EXERCISE
Please reproduce the lines below word for word, leaving out the pictures.
──────── TASK INPUTS ────────
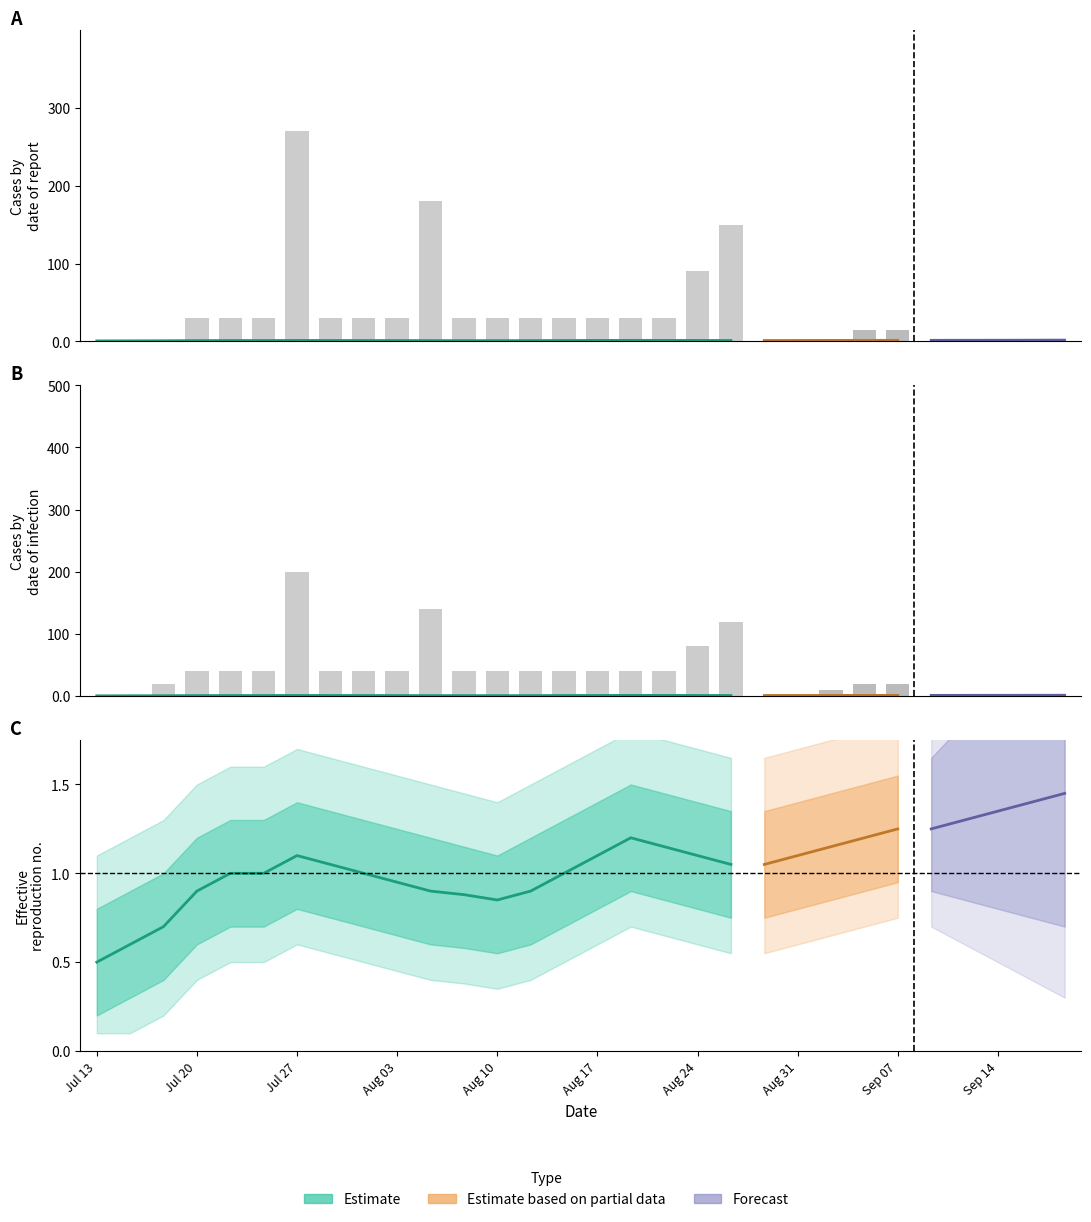

Rank the categories by value from lowest to highest.

0, 1, 2, 3, 4, 5, 7, 8, 9, 11, 12, 13, 14, 15, 16, 17, 18, 19, 10, 6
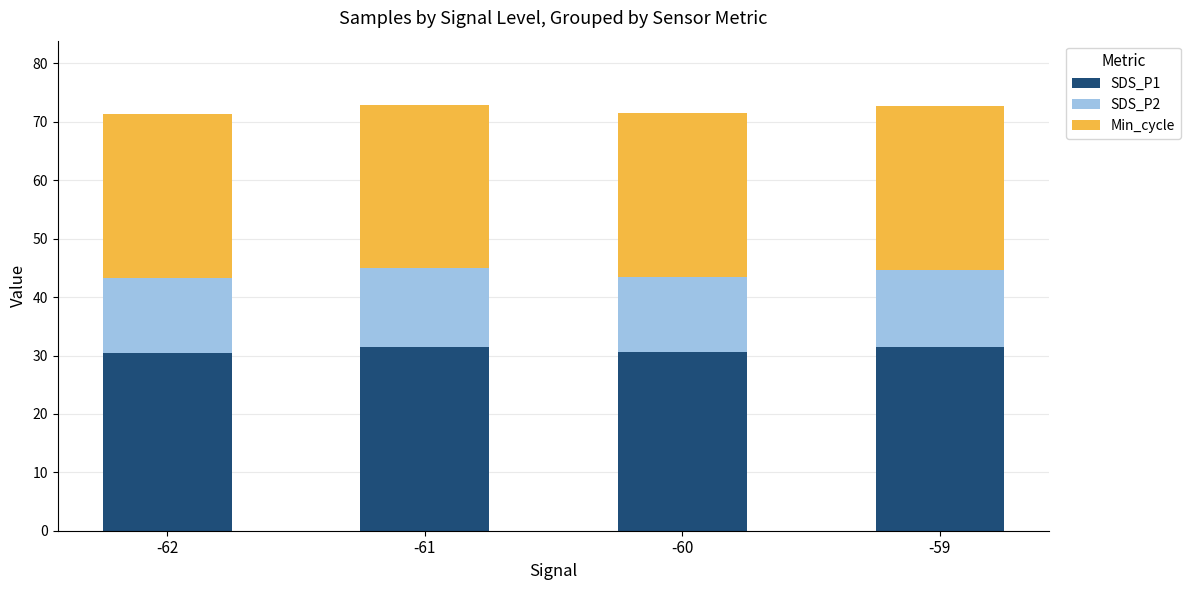

Read the SDS_P1 value at -62.

30.5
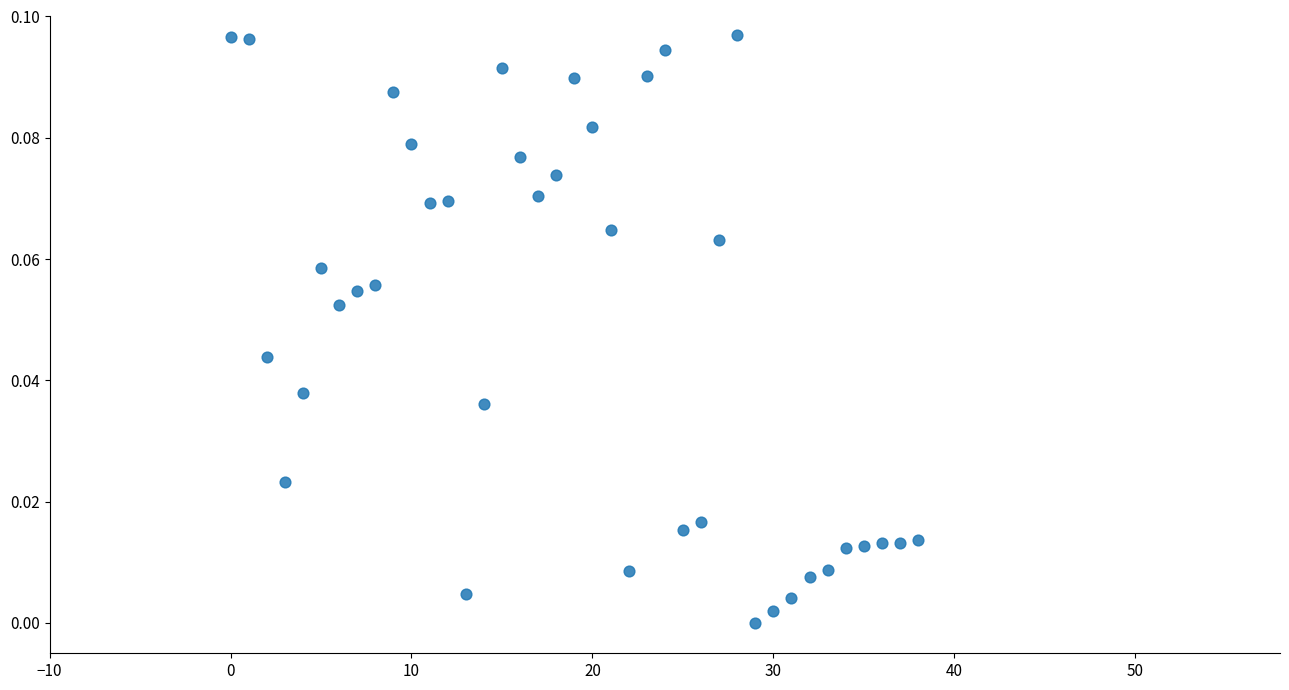

How many points are shown in the scatter plot?

39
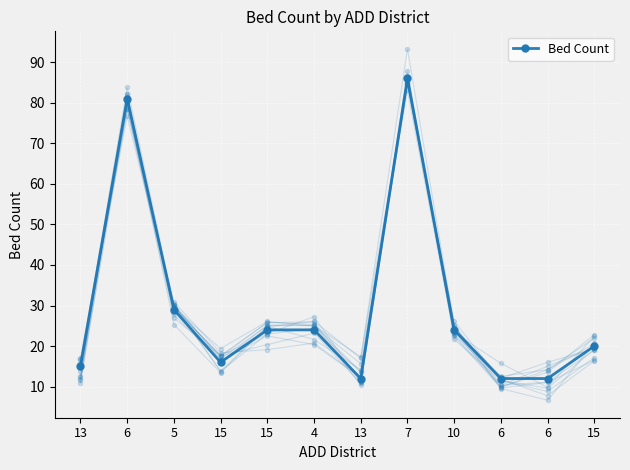

What is the label of the 3rd point from the right?

6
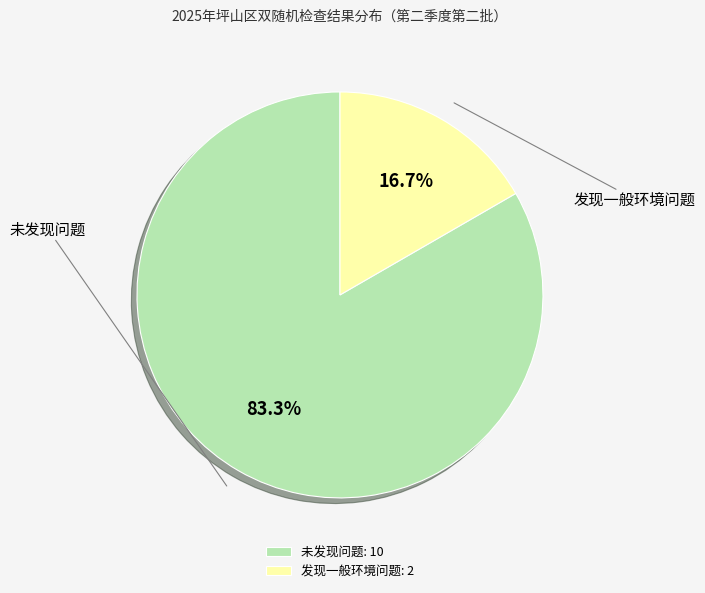

Is it true that 发现一般环境问题 is 17% of the pie?

True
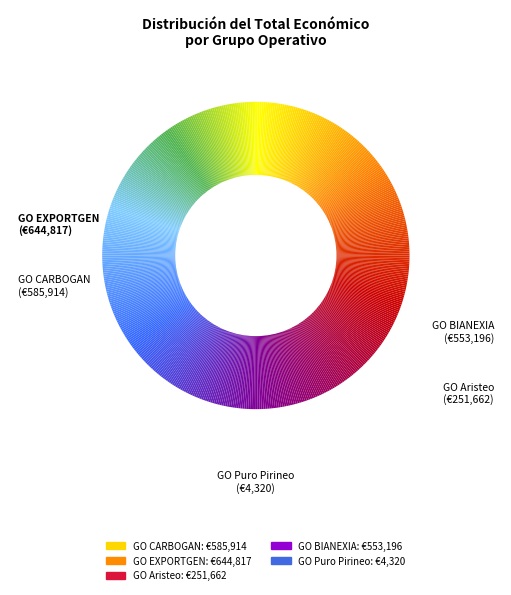

To the nearest percent, what is the difference between the largest and smallest slice percentages?

31%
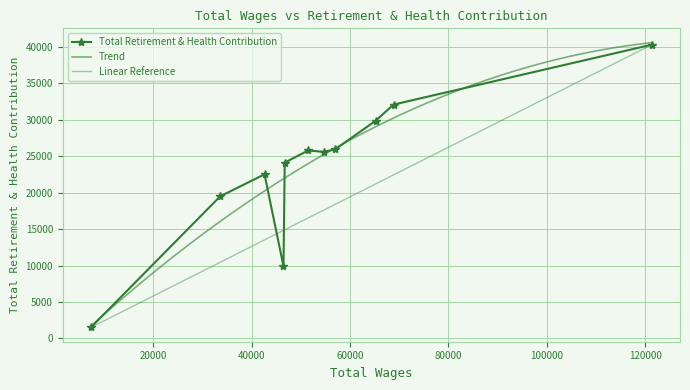

What is the difference between the maximum and second lowest values?

30411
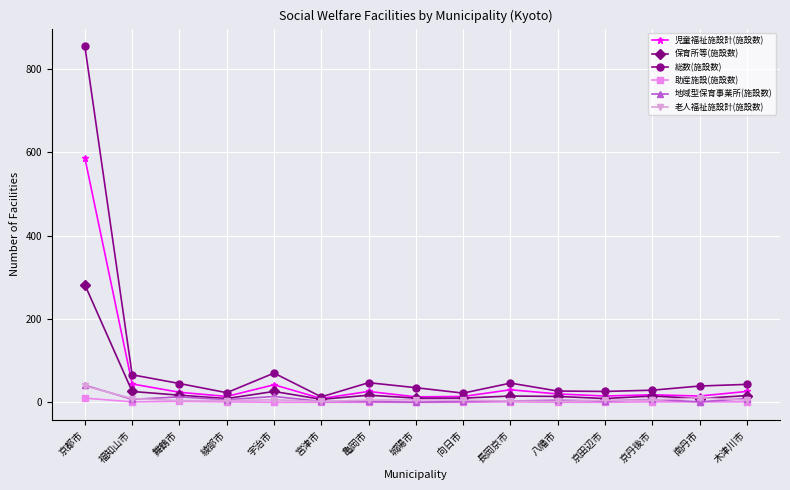

At which category is the sum across all series the highest?

京都市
────────
SOLVED PROBLEM
Rank the categories by value from lowest to highest.

0, 1, 2, 3, 4, 5, 7, 8, 9, 11, 12, 13, 14, 15, 16, 17, 18, 19, 10, 6

Read the SDS_P1 value at -62.

30.5

How many points are shown in the scatter plot?

39

What is the label of the 3rd point from the right?

6

Is it true that 发现一般环境问题 is 17% of the pie?

True

To the nearest percent, what is the difference between the largest and smallest slice percentages?

31%

What is the difference between the maximum and second lowest values?

30411

At which category is the sum across all series the highest?

京都市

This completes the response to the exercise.